An Effective and Resilient Backdoor Attack Framework against Deep Neural Networks and Vision Transformers
Xueluan Gong, Bowei Tian, Meng Xue, Yuan Wu, Yanjiao Chen, Qian Wang
TL;DR
This work tackles the vulnerability of DNNs and Vision Transformers to backdoor attacks by designing an integrated framework that jointly learns trigger masks and backdoored models. It introduces an attention-based mask to select high-impact pixels, a QoE-aware loss including SSIM to produce natural-looking triggers, and a co-optimization loop with alternating retraining to preserve clean-data accuracy while boosting attack success. The approach extends to ViTs through gradient-enhanced trigger generation and head-layer neuron selection, achieving superior ASR and perceptual quality (low LPIPS) across multiple datasets and resisting state-of-the-art defenses.
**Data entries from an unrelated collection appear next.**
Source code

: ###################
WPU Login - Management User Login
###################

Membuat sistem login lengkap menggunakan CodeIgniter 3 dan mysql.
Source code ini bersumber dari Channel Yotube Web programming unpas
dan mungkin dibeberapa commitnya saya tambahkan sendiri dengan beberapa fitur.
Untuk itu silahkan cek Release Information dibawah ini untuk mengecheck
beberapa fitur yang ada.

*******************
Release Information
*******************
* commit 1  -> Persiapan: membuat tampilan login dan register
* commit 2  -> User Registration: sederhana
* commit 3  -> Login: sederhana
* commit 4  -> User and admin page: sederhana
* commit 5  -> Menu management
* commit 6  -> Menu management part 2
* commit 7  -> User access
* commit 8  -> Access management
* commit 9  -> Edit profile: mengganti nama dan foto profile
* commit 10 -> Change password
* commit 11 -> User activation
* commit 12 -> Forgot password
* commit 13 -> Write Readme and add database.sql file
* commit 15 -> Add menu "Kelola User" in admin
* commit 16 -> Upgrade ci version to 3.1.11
Overall, the method yields a more effective and stealthy backdoor attack with broad applicability and highlighted implications for defense design in both CNNs and ViTs.
Abstract
Recent studies have revealed the vulnerability of Deep Neural Network (DNN) models to backdoor attacks. However, existing backdoor attacks arbitrarily set the trigger mask or use a randomly selected trigger, which restricts the effectiveness and robustness of the generated backdoor triggers. In this paper, we propose a novel attention-based mask generation methodology that searches for the optimal trigger shape and location. We also introduce a Quality-of-Experience (QoE) term into the loss function and carefully adjust the transparency value of the trigger in order to make the backdoored samples to be more natural. To further improve the prediction accuracy of the victim model, we propose an alternating retraining algorithm in the backdoor injection process. The victim model is retrained with mixed poisoned datasets in even iterations and with only benign samples in odd iterations. Besides, we launch the backdoor attack under a co-optimized attack framework that alternately optimizes the backdoor trigger and backdoored model to further improve the attack performance. Apart from DNN models, we also extend our proposed attack method against vision transformers. We evaluate our proposed method with extensive experiments on VGG-Flower, CIFAR-10, GTSRB, CIFAR-100, and ImageNette datasets. It is shown that we can increase the attack success rate by as much as 82\% over baselines when the poison ratio is low and achieve a high QoE of the backdoored samples. Our proposed backdoor attack framework also showcases robustness against state-of-the-art backdoor defenses.